* WHAT THIS TASK INVOLVES
Copy every line of the records below word for word, leaving out the pictures.

* ENTRIES PROVIDED

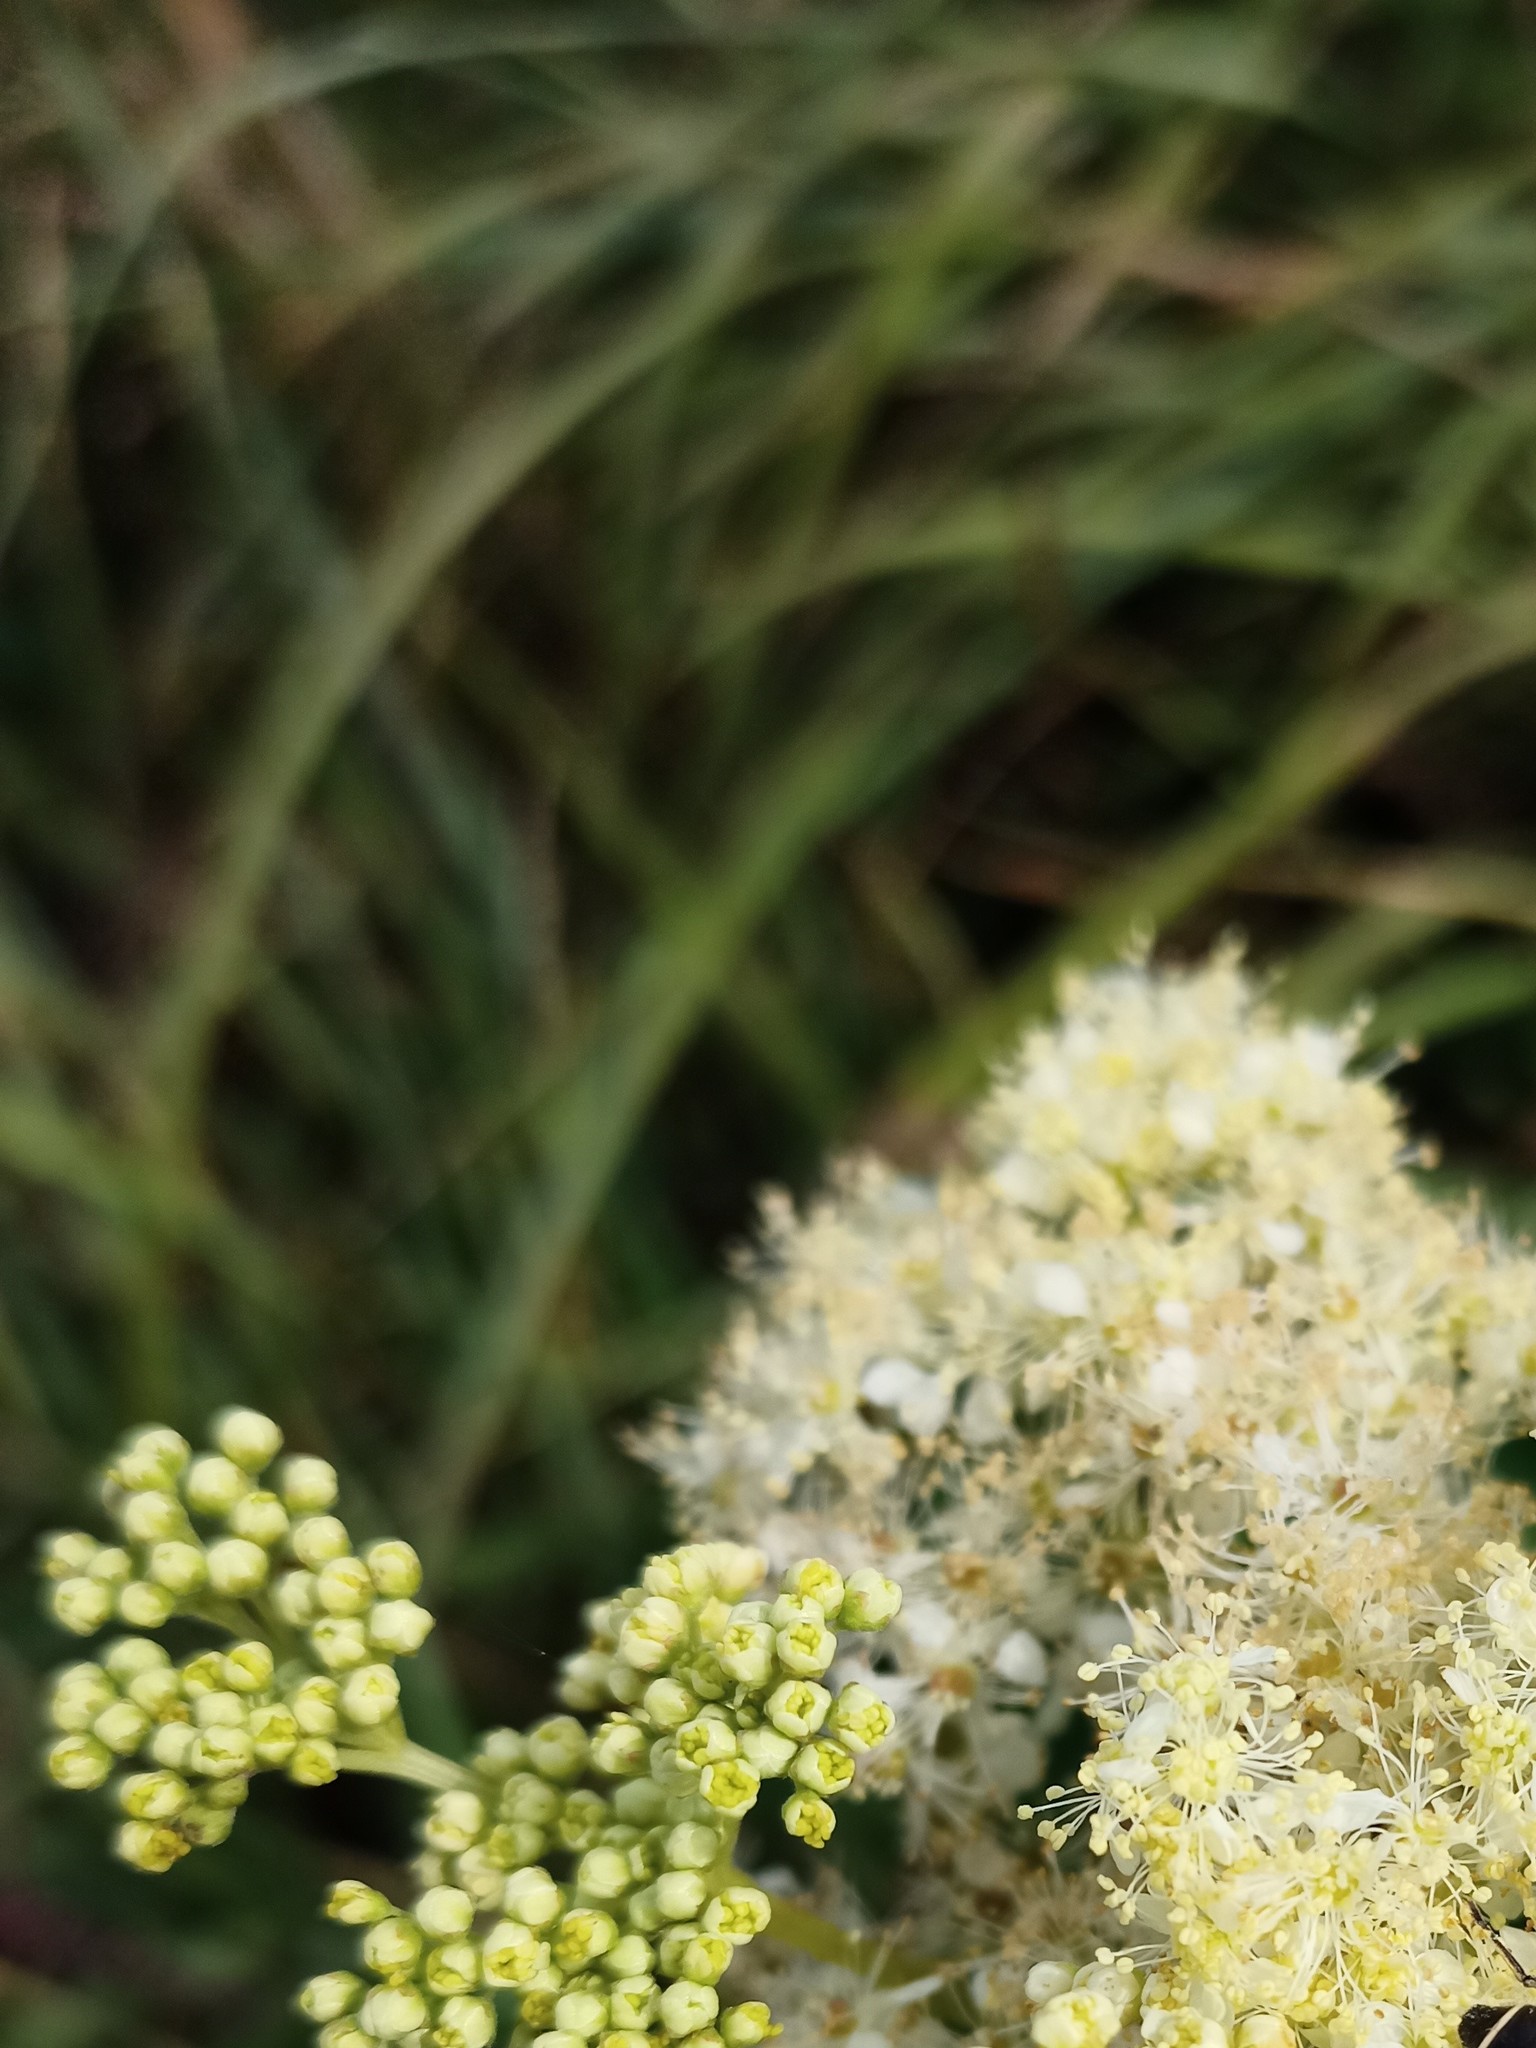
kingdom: Plantae
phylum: Tracheophyta
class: Magnoliopsida
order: Rosales
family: Rosaceae
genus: Filipendula
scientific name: Filipendula ulmaria
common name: Meadowsweet
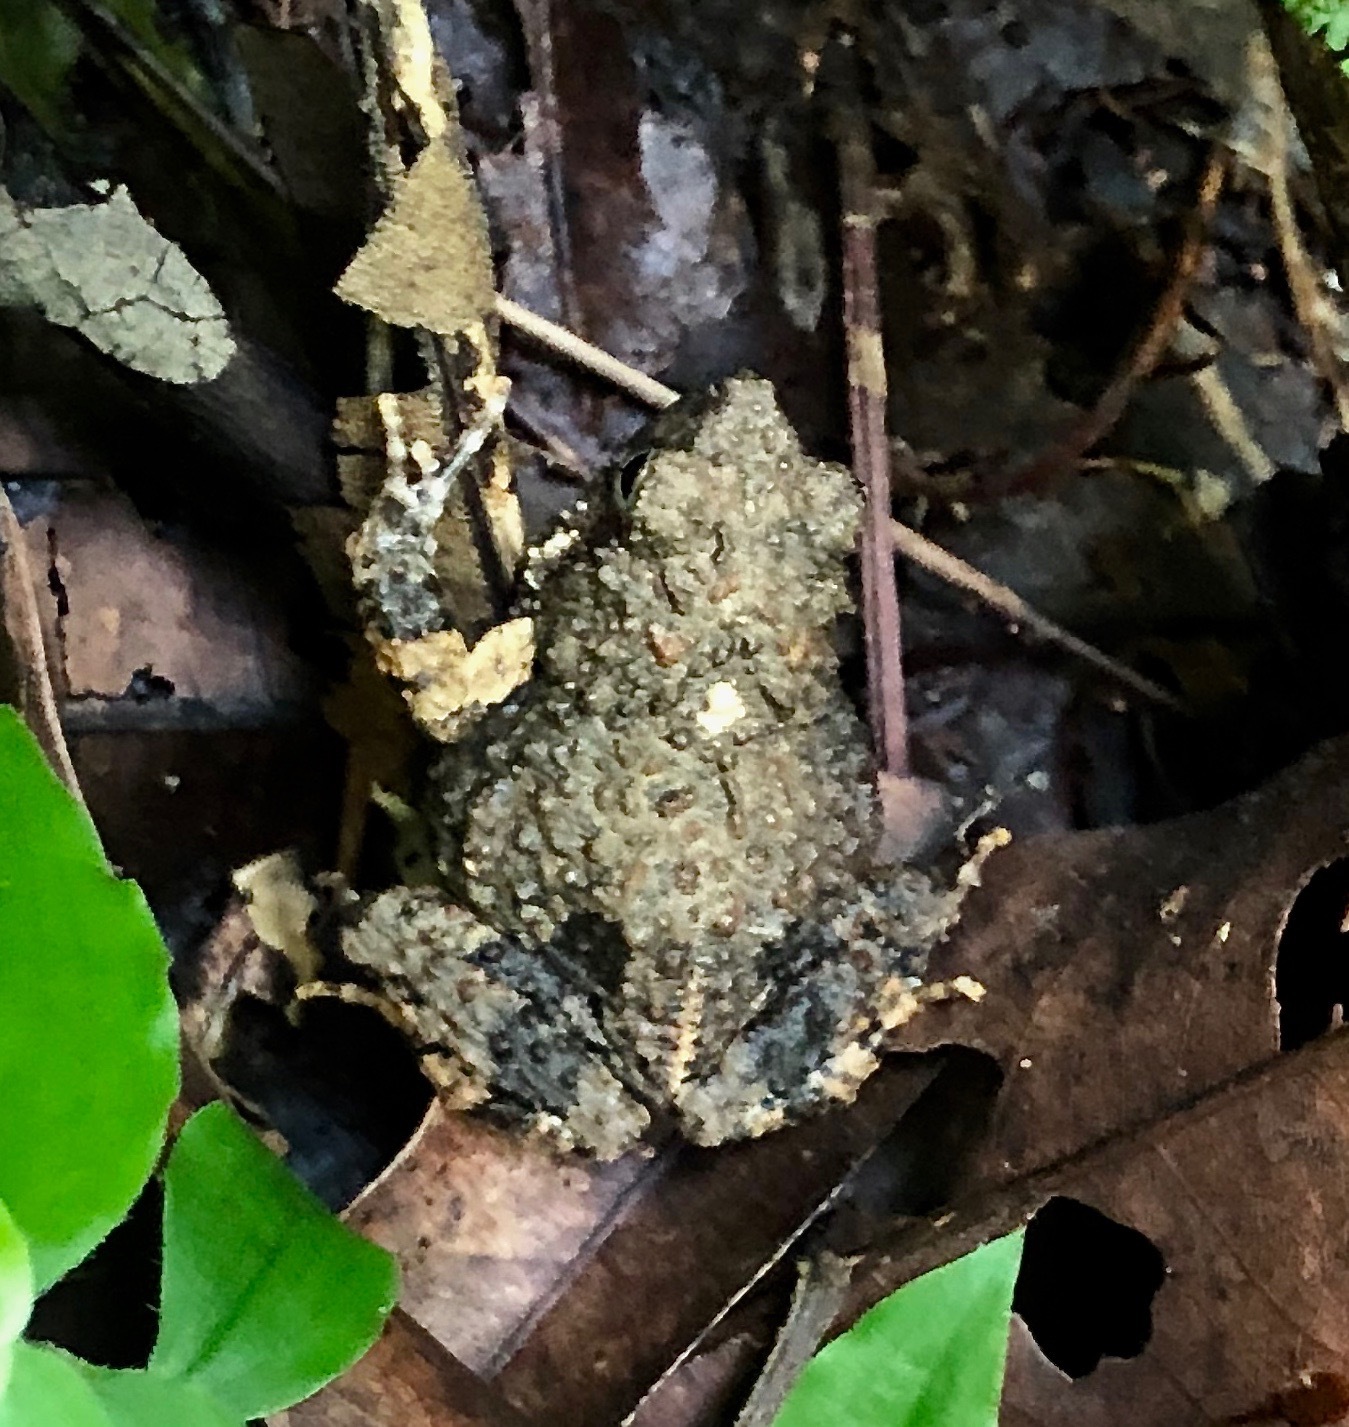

* TASK RESPONSE
kingdom: Plantae
phylum: Tracheophyta
class: Magnoliopsida
order: Rosales
family: Rosaceae
genus: Filipendula
scientific name: Filipendula ulmaria
common name: Meadowsweet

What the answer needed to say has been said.